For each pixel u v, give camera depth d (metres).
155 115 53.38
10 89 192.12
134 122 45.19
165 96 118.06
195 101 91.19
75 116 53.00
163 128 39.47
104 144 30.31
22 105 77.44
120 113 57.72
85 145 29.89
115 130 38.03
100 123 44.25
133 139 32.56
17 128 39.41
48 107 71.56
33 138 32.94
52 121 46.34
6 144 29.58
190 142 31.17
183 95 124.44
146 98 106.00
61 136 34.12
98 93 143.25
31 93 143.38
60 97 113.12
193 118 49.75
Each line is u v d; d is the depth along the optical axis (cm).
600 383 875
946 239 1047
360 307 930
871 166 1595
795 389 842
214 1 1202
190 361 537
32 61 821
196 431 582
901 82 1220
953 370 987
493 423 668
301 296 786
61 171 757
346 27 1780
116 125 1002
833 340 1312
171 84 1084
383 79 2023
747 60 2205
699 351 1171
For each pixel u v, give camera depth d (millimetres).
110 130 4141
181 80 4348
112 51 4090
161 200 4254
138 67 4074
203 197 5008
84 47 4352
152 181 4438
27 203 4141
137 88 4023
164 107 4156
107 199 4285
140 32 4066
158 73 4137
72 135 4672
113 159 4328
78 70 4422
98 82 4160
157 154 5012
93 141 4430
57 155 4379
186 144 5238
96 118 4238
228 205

:::::

Work order - Total the lines in the records above that contain the string "give". Write only that total.

Task answer - 2